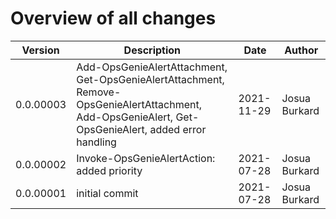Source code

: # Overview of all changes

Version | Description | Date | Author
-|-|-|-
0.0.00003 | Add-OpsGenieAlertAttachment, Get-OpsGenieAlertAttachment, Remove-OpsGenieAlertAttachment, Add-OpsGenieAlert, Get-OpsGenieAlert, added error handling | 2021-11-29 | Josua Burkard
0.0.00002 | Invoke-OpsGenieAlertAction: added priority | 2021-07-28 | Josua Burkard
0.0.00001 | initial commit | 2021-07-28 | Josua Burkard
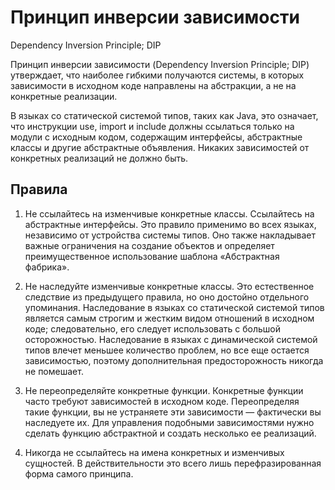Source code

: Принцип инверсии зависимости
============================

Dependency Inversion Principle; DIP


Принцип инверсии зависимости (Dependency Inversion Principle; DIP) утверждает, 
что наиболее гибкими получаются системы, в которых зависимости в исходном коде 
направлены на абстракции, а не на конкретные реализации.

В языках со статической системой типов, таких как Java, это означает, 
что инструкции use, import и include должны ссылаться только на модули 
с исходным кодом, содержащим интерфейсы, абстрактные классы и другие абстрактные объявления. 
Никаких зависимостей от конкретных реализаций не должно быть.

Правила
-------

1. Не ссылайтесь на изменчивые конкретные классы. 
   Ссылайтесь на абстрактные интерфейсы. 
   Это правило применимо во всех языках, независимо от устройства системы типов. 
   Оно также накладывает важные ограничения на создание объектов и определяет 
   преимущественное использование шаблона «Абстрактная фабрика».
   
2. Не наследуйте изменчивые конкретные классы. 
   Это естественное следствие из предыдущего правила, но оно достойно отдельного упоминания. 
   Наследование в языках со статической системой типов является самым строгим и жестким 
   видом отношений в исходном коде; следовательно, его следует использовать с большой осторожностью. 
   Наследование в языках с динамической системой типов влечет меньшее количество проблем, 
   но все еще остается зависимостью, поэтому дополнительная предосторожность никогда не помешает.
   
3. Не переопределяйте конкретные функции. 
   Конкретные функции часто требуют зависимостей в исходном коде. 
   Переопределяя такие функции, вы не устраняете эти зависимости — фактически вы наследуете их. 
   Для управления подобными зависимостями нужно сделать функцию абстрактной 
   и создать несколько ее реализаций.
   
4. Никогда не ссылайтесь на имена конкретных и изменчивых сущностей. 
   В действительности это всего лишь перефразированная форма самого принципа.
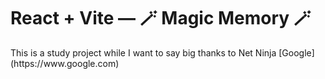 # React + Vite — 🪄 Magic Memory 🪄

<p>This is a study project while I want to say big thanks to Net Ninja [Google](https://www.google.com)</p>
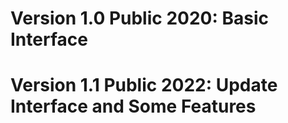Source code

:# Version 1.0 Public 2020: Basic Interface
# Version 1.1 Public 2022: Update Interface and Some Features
####################
> [Problem to solve]: Omit every picture, then reproduce the rest of the listing exactly.

> [Answer to this task]:
Source code

: # Overview of all changes

Version | Description | Date | Author
-|-|-|-
0.0.00003 | Add-OpsGenieAlertAttachment, Get-OpsGenieAlertAttachment, Remove-OpsGenieAlertAttachment, Add-OpsGenieAlert, Get-OpsGenieAlert, added error handling | 2021-11-29 | Josua Burkard
0.0.00002 | Invoke-OpsGenieAlertAction: added priority | 2021-07-28 | Josua Burkard
0.0.00001 | initial commit | 2021-07-28 | Josua Burkard
Source code

: Принцип инверсии зависимости
============================

Dependency Inversion Principle; DIP


Принцип инверсии зависимости (Dependency Inversion Principle; DIP) утверждает, 
что наиболее гибкими получаются системы, в которых зависимости в исходном коде 
направлены на абстракции, а не на конкретные реализации.

В языках со статической системой типов, таких как Java, это означает, 
что инструкции use, import и include должны ссылаться только на модули 
с исходным кодом, содержащим интерфейсы, абстрактные классы и другие абстрактные объявления. 
Никаких зависимостей от конкретных реализаций не должно быть.

Правила
-------

1. Не ссылайтесь на изменчивые конкретные классы. 
   Ссылайтесь на абстрактные интерфейсы. 
   Это правило применимо во всех языках, независимо от устройства системы типов. 
   Оно также накладывает важные ограничения на создание объектов и определяет 
   преимущественное использование шаблона «Абстрактная фабрика».
   
2. Не наследуйте изменчивые конкретные классы. 
   Это естественное следствие из предыдущего правила, но оно достойно отдельного упоминания. 
   Наследование в языках со статической системой типов является самым строгим и жестким 
   видом отношений в исходном коде; следовательно, его следует использовать с большой осторожностью. 
   Наследование в языках с динамической системой типов влечет меньшее количество проблем, 
   но все еще остается зависимостью, поэтому дополнительная предосторожность никогда не помешает.
   
3. Не переопределяйте конкретные функции. 
   Конкретные функции часто требуют зависимостей в исходном коде. 
   Переопределяя такие функции, вы не устраняете эти зависимости — фактически вы наследуете их. 
   Для управления подобными зависимостями нужно сделать функцию абстрактной 
   и создать несколько ее реализаций.
   
4. Никогда не ссылайтесь на имена конкретных и изменчивых сущностей. 
   В действительности это всего лишь перефразированная форма самого принципа.
 # React + Vite — 🪄 Magic Memory 🪄

<p>This is a study project while I want to say big thanks to Net Ninja [Google](https://www.google.com)</p>
Source code

:# Version 1.0 Public 2020: Basic Interface
# Version 1.1 Public 2022: Update Interface and Some Features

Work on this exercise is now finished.